Saturday, May 29, 2010

Windblown World: Wave of Mutilation


Windblown World is a collection of the journals of Jack Kerouac from the years 1947 through 1954. This seven year span sees all different sides of Kerouac, but mostly portrays him as a self conscious, occasionally drunken, always depressive mortal human. It's unnerving to see this side of him, particularly when considering that Beatnik culture relies so heavily on glamorization and romanticization. Thus, this grounded, volatile and vulnerable vision of the great beatnik hero are at times shocking.

Not only does it show the "private" Jack Kerouac (yes, this is hard to rely on, the collection is published, so we have to assume that he is, at least at times, creating a persona). But we also get a workshop like look at Kerouac's famous "spontaneous prose" technique for writing.


From the April 1949 "Road Logs"
"Wrote 500 words - (more, actually, but making up for yesterday's miscalculated count.) I figure for the whole novel, right now, at 225,000 words. Some ways off eh?"

Some ways off? Holy s**t Jack! And just one day later on the 28th, you "at 4 in the morning wrote 500 words - again, with the admonition to 'Keep it moving.' Thank God for work!"

Yes, thank God for work indeed. Kerouac goes on to illustrate his working process, which can be easily summarized as sporadic. He also laments how lonely he is without companionship or his family, who he is waiting for to move out West with him. He says:

"I need my typewriter. NO furniture, no family, nothing. I can't understand all this delay. It took me 60 hours to get out here, and another 48 hours to get a house. It's taken them close to three weeks...and all I do is wait, wait, wait."

It's difficult to get a read on lines like this, is Jack trying to be funny? Or is he literally so crippled that he can't function without familial comforts? His other work would say otherwise.
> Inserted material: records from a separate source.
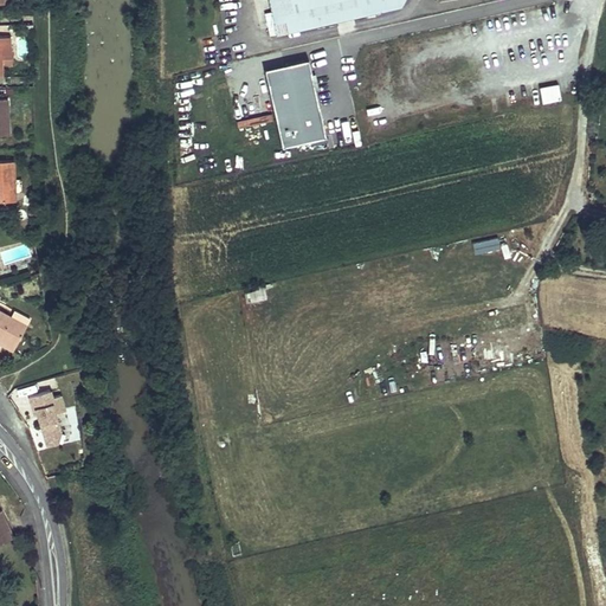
[(268,0),(274,24),(276,33),(403,5),(404,0),(268,0)]
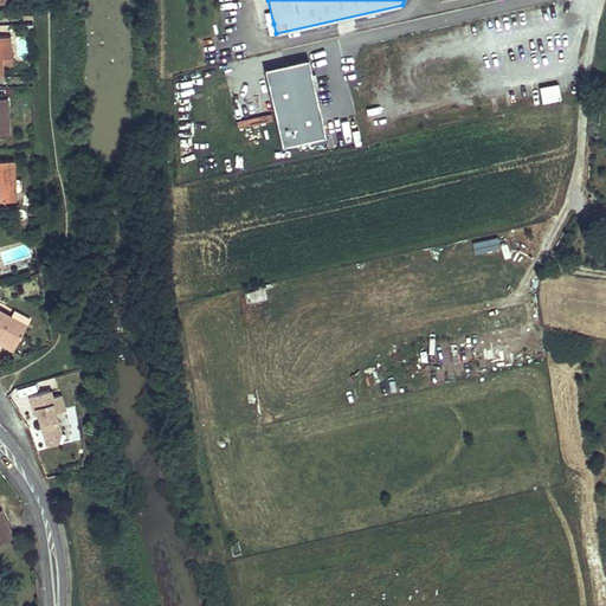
[(276,33),(274,24),(266,25),(269,34),(276,33)]
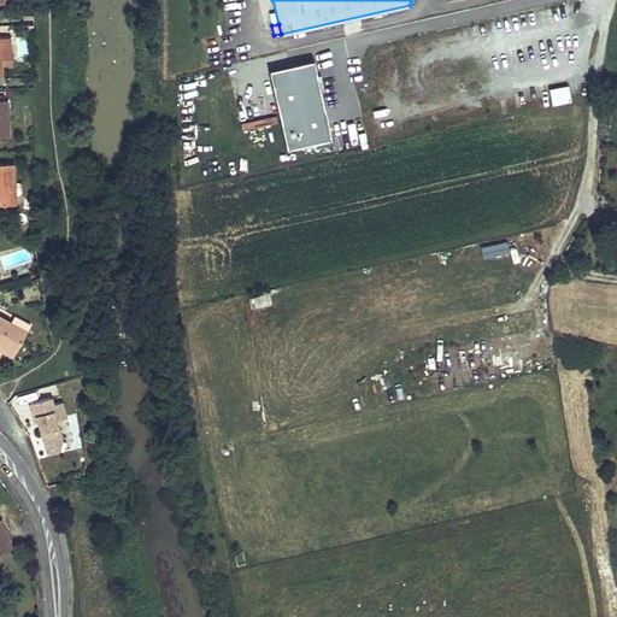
[(11,37),(1,39),(1,60),(12,60),(11,37)]
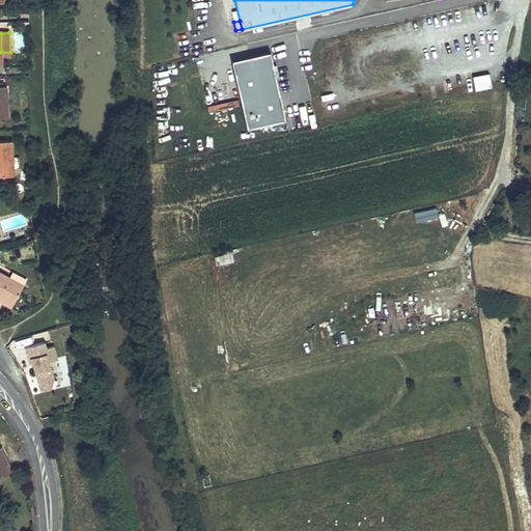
[(242,98),(247,127),(284,119),(271,51),(232,58),(236,80),(202,86),(205,105),(242,98)]
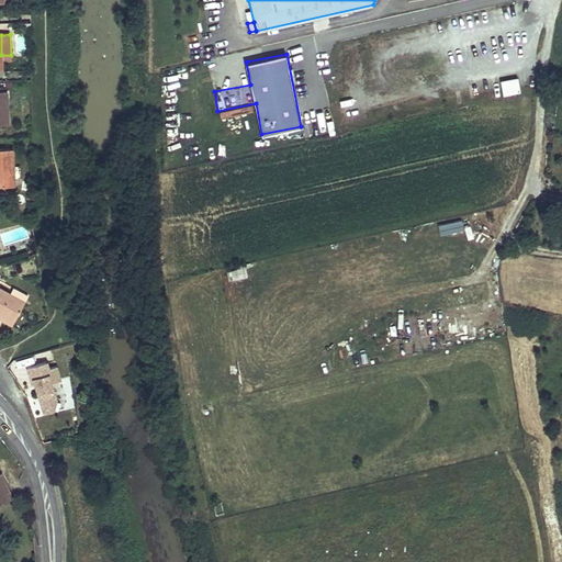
[(517,77),(499,80),(504,96),(520,91),(517,77)]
Sal Paradise, the Jack Kerouac of On the Road is an awful son/nephew to the family coffer that is seemingly nothing but a blank check and ticket back West. But, when you take into consideration books like "Visions of Gerard," which fictionalizes and romanticizes the death of Jack's older brother at a young age, readers see a very vulnerable Kerouac. Windblown World seems to further display him as a suffering man.
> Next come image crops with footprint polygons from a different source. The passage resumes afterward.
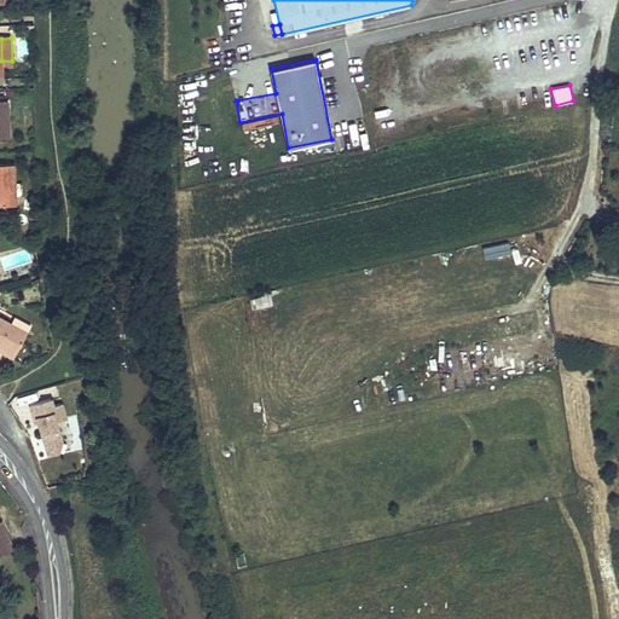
[(13,165),(0,165),(0,206),(16,206),(13,165)]
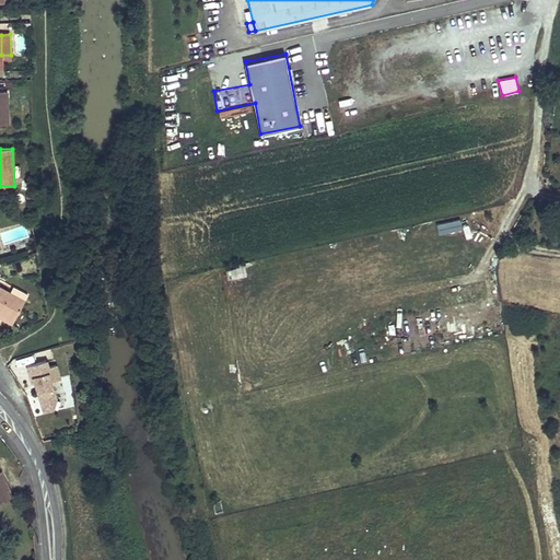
[(439,234),(462,229),(459,218),(435,222),(439,234)]
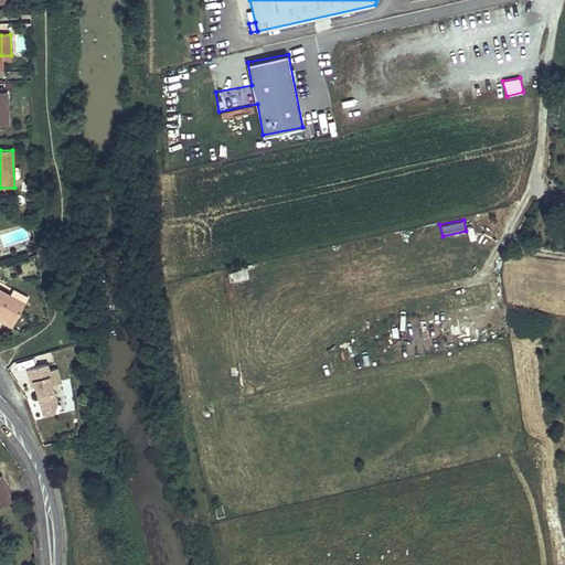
[(246,266),(226,270),(228,281),(248,277),(246,266)]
And journals from the early fifties only tip the iceberg.

He concludes Rain and Rivers journals with "I don't have to go to museums, I know what's there..." after pages of theorizing philosophy, religion and presumably, meaning. The Kerouac that Big Sur sees falling into alcoholism and deep depression is all together present here.



For a long time we have been trying to get inside the mind of Jack Kerouac. The metamorphosis he underwent, from unknown small time poet, to the definitive leader of a generation, the the crumbling, depressive alcoholic wasting away on the beach; the best we can do is track his feelings throughout his short career. He was indeed prolific and disturbed, but, he is still brilliant, often in these journals touching on vast, heavy and thick ideas about life.

It's just a shame he had to diminish. I wonder if the mysticism would be the same if Kerouac had rode out the later years of his life in a normal, less alcohol driven fashion?

Who knows?



Footnote: interesting to see a Beat work NOT edited by Ann Charters.